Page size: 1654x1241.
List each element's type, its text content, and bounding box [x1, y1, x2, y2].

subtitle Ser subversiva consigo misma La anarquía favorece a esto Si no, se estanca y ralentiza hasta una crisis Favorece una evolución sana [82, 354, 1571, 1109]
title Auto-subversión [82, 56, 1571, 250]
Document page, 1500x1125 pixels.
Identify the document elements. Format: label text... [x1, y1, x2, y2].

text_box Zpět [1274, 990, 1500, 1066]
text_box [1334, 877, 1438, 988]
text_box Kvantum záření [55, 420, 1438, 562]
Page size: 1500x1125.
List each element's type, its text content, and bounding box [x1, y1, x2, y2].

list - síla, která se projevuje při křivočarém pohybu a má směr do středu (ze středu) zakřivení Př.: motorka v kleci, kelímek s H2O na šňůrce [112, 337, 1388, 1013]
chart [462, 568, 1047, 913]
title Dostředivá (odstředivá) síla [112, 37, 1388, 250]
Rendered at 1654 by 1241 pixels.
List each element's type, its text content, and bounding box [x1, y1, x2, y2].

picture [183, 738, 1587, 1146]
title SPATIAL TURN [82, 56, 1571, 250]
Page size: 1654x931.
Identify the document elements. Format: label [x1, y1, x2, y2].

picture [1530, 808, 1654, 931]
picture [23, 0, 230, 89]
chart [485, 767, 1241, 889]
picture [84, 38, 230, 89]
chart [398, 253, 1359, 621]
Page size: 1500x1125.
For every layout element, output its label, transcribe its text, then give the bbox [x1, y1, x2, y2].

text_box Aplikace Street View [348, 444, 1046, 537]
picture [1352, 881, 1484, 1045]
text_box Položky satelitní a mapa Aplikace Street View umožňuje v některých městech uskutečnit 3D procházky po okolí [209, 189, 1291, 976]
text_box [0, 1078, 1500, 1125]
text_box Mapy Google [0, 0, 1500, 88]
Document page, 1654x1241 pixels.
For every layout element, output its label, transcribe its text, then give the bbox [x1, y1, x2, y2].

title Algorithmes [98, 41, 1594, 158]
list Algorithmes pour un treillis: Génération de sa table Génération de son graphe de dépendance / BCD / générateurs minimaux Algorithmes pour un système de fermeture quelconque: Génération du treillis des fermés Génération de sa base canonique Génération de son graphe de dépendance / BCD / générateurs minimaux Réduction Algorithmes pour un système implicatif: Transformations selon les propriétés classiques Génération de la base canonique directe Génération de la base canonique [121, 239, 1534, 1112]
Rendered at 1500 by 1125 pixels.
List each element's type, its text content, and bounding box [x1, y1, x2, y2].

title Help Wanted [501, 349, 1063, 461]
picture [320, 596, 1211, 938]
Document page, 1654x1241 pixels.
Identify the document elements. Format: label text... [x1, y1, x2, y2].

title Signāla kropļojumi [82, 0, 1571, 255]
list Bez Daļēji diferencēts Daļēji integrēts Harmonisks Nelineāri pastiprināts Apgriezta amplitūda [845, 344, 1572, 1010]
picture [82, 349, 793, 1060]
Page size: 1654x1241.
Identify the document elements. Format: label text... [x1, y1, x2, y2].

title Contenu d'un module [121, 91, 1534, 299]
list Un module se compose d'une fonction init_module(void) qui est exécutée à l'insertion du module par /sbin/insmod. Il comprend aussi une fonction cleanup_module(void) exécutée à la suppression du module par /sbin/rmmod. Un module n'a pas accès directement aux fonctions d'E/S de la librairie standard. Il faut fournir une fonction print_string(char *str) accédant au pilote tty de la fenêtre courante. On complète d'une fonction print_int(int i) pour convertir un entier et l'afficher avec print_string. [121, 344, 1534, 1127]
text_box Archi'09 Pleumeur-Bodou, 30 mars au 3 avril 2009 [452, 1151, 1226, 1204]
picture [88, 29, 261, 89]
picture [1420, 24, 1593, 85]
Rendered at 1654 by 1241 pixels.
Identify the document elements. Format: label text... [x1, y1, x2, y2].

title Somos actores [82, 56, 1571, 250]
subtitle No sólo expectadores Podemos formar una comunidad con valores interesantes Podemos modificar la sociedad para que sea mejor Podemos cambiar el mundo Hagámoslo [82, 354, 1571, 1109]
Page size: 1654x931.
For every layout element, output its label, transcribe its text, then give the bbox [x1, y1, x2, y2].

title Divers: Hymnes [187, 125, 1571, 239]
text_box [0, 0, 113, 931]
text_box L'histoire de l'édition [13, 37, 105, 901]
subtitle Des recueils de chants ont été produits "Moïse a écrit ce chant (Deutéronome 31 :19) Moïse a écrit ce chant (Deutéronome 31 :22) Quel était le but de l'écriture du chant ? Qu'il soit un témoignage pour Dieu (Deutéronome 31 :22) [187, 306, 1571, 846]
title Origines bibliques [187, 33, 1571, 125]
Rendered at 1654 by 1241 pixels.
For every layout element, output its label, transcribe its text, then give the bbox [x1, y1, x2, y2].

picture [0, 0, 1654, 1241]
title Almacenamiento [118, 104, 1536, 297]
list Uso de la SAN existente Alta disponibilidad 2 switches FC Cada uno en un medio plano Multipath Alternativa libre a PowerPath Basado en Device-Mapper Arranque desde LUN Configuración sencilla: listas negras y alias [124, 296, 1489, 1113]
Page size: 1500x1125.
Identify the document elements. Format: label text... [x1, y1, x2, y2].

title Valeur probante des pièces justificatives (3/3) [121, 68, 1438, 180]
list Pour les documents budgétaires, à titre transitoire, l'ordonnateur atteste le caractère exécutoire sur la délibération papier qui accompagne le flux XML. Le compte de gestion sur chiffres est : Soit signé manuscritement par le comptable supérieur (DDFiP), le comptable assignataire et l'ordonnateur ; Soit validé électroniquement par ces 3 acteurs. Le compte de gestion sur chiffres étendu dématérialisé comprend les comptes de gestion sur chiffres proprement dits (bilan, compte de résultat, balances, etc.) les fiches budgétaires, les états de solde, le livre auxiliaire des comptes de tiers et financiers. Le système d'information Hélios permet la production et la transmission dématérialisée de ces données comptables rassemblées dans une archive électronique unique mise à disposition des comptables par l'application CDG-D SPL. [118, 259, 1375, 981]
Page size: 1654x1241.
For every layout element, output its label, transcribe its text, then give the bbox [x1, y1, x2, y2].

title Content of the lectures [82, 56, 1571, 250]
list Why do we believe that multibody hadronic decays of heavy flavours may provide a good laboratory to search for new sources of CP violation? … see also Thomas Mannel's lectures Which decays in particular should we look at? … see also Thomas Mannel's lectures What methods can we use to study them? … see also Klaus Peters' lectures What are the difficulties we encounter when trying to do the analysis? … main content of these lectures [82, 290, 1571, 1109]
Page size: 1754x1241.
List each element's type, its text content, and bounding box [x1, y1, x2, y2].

****************************************

Copy out the stretch of records from the line containing "Document page, 1500x1125 pixels." through the line containing "text_box Kvantum záření [55, 420, 1438, 562]", reproducing each line as it appears, with both of those lines included.

* **Exercise solution**
Document page, 1500x1125 pixels.
Identify the document elements. Format: label text... [x1, y1, x2, y2].

text_box Zpět [1274, 990, 1500, 1066]
text_box [1334, 877, 1438, 988]
text_box Kvantum záření [55, 420, 1438, 562]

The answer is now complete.